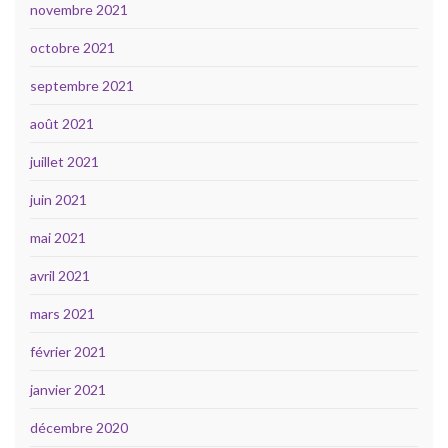
novembre 2021
octobre 2021
septembre 2021
août 2021
juillet 2021
juin 2021
mai 2021
avril 2021
mars 2021
février 2021
janvier 2021
décembre 2020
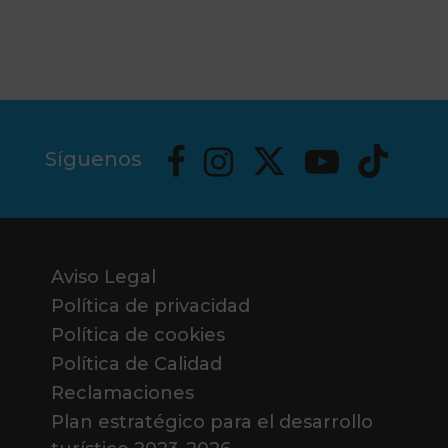
Síguenos
Aviso Legal
Política de privacidad
Política de cookies
Política de Calidad
Reclamaciones
Plan estratégico para el desarrollo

-------

**WHAT IS REQUIRED**
Copy the text from all the rows above word for word and in the same order, leaving out the pictures.

**WRITTEN ANSWER**
novembre 2021
octobre 2021
septembre 2021
août 2021
juillet 2021
juin 2021
mai 2021
avril 2021
mars 2021
février 2021
janvier 2021
décembre 2020
Síguenos
Aviso Legal
Política de privacidad
Política de cookies
Política de Calidad
Reclamaciones
Plan estratégico para el desarrollo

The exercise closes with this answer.